At the school, five placards showing an architect’s vision for the overgrown compound rested on a breezeway wall. The cardboard was no match for cold gusts sweeping through, and Levine Cava would crouch down to put them back in place each time they fell.
“This is what I wanted to happen. I wanted Jane to fall in love with the project,” Levine Cava said later as Gilbert conferred with the Farm Life group . “This is where I excel.”
“I think she is in her element,” Sorenson said. “She’s hungry for knowledge and experience.”
Levine Cava found her community ties only got her so far on the fund-raising circuit. While she enjoyed calling in favors during the campaign from philanthropic and social circles, she also saw those connections fail her.
In early 2014, she donned a campaign name-tag and went solo to a Chamber of Commerce luncheon. In the lobby, she approached Biltmore owner Gene Prescott, who has supported candidates from both parties but usually gives more to Democrats. Prescott told Levine Cava he couldn’t help since he was friendly with Bell.

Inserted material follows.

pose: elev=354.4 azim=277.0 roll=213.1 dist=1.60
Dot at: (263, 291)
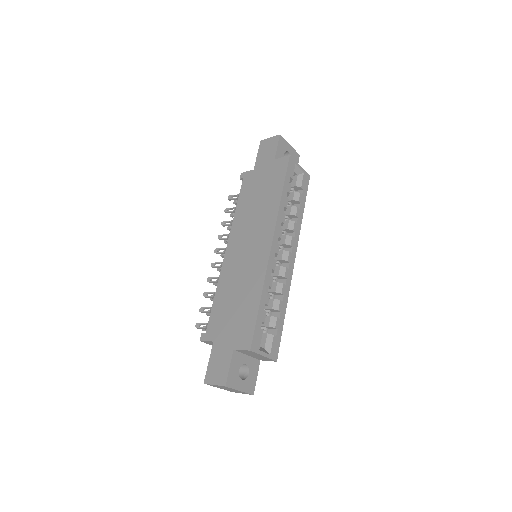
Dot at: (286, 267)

“He was very clear: Once I’m an incumbent, he would support me,” Levine Cava recalled. Prescott, who is active with the county’s tax-funded tourism board, declined to comment.
Levine Cava said the pattern repeated on fund-raising calls, when business leaders who she knew favored her politics still wouldn’t risk defying an incumbent commissioner. “That was a very surprising thing in the race: People really voted their pocketbooks rather than their ideals.”